The GDP per Capita formula computes the average of a country’s economic production divided by its whole population. In other words, it is the equitable distribution of the country’s gross domestic product to each citizen in order to represent the country’s quality of life.

GDP per Capita is a measure of a country’s economic production that considers its population or the number of people. The formula divides the nation’s gross domestic product (GDP) by the number of people, or, in other words, the total population of the country. This would be a more accurate assessment of a country’s level of life. Furthermore, if only one moment in time is being considered, Nominal GDP can be utilized, but Real GDP makes more sense when comparing throughout time.

GDP Per Capita = GDP of the Country / Population of that Country

GDP per Capita and inequality

The connection between aggregate output and income distribution is a critical subject in macroeconomics. The significance of income disparity in economic development has recently garnered a lot of attention in policy circles and the press. For example, the World Bank Group has identified eradicating extreme poverty and raising the incomes of the lowest 40% of developing nations as important global development objectives.

Increases in income inequality result in weaker transitional GDP per Capita growth. Increases in income inequality have a negative long-run effect on GDP per Capita.

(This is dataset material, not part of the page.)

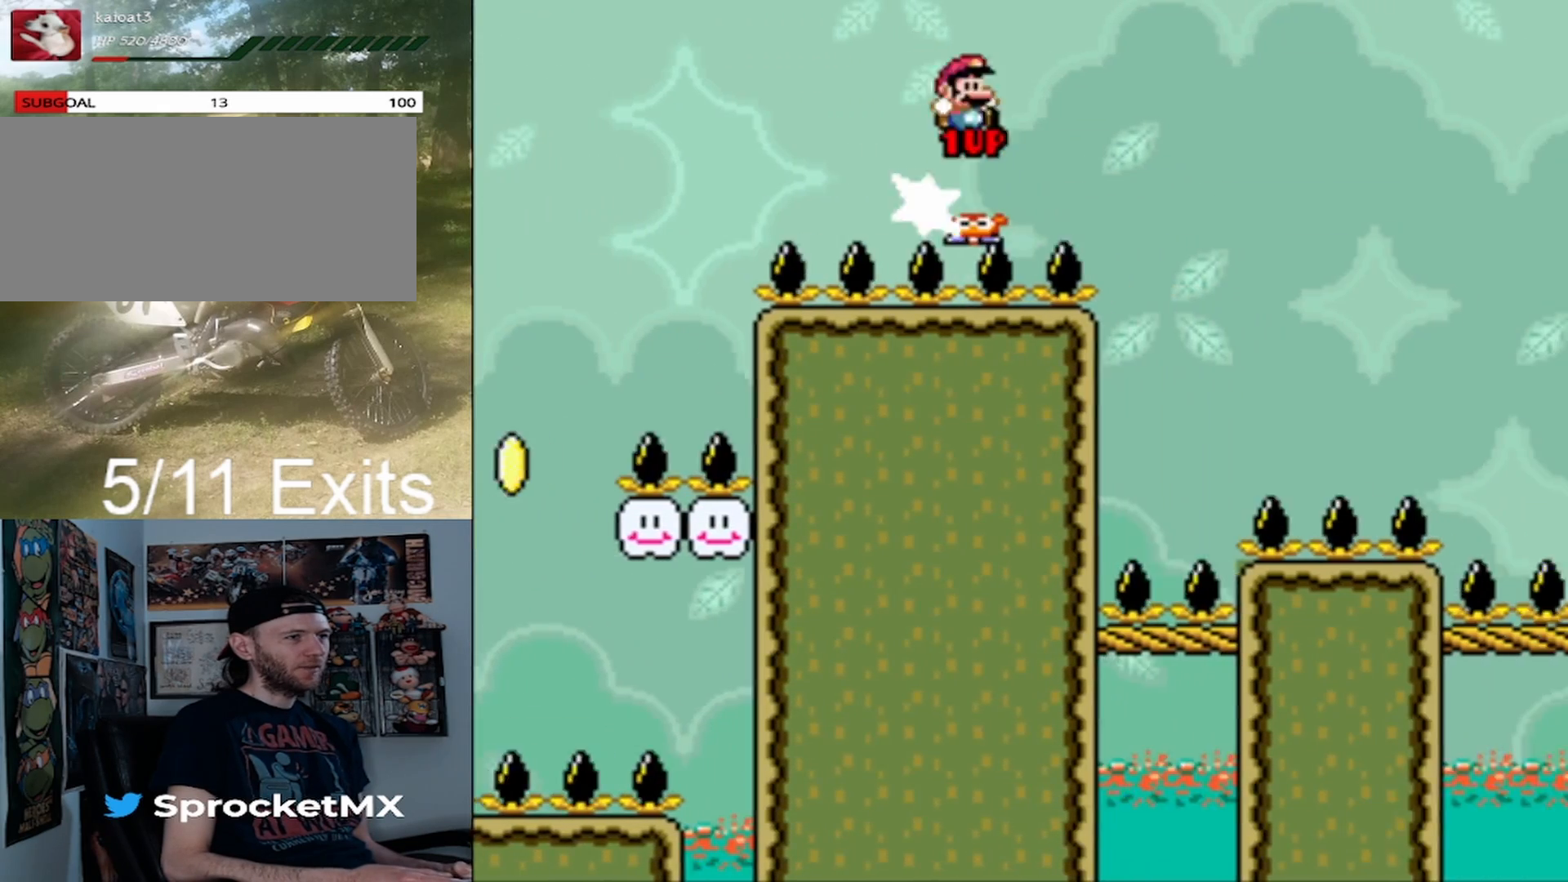
{"buttons": ["B", "Y", "DPAD_RIGHT"], "events": []}
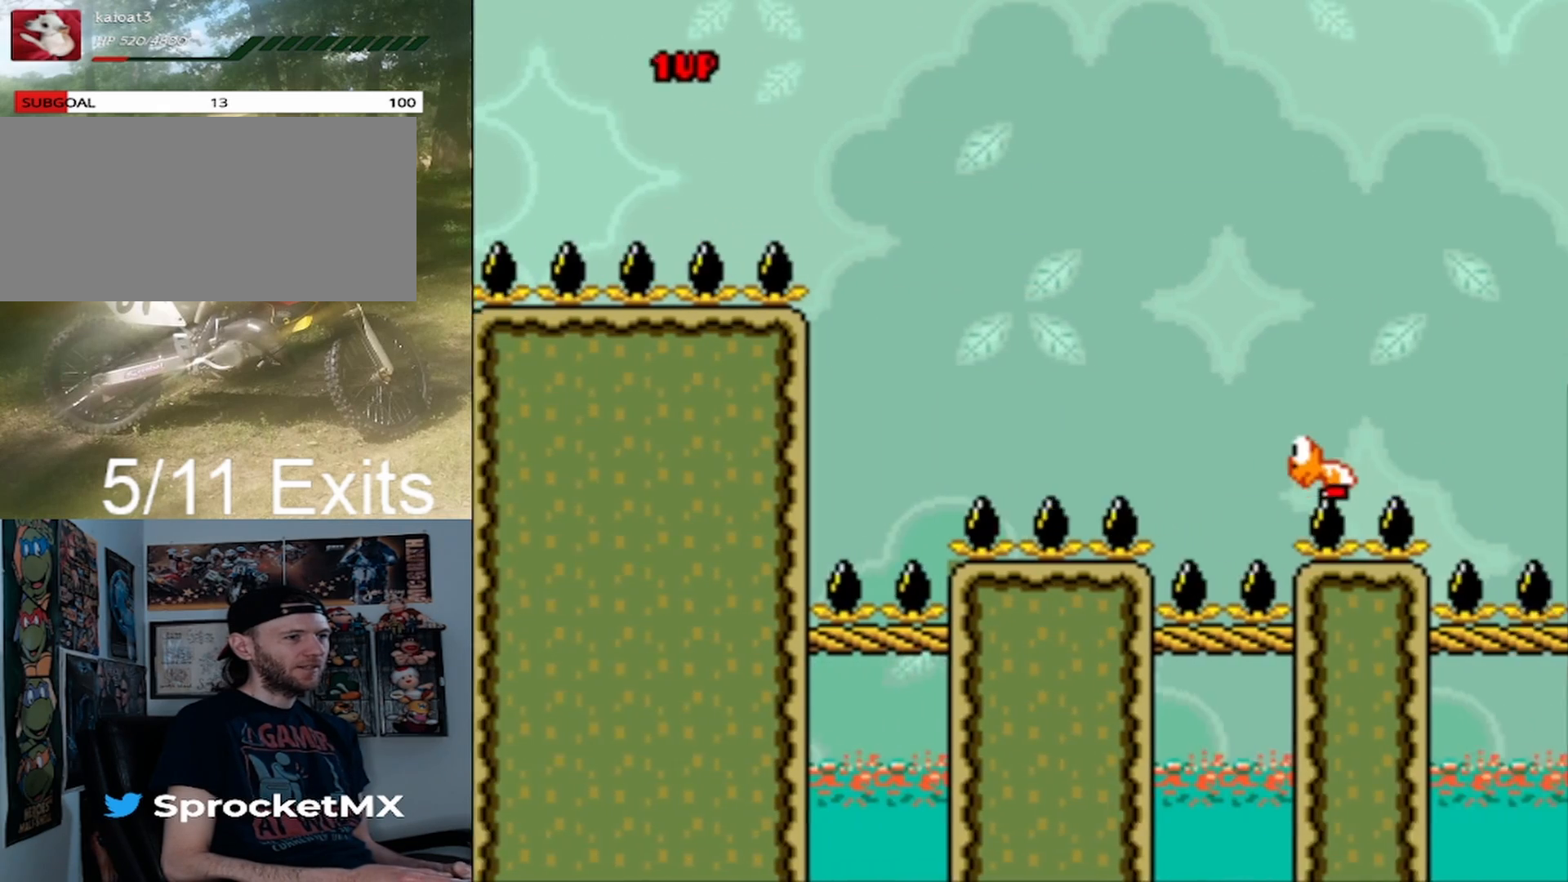
{"buttons": ["B", "Y", "DPAD_RIGHT"], "events": []}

While the average effect of income inequality on GDP per Capita is negative and substantially different from zero, it differs per country. At the 1% level, the coefficient on the interaction term in an econometric model that contains an interaction term between starting GDP per Capita and income inequality is negative and substantially different from zero. The magnitude of the coefficient on the interaction term indicates that variations in beginning income significantly affect the impact of changes in income inequality on GDP per Capita.

Nations with the highest GDP per capita (table)

The table below shows the ranking of the ten countries with the highest gross domestic product per capita rate since April 2019, confirmed by the International Monetary Fund (IMF).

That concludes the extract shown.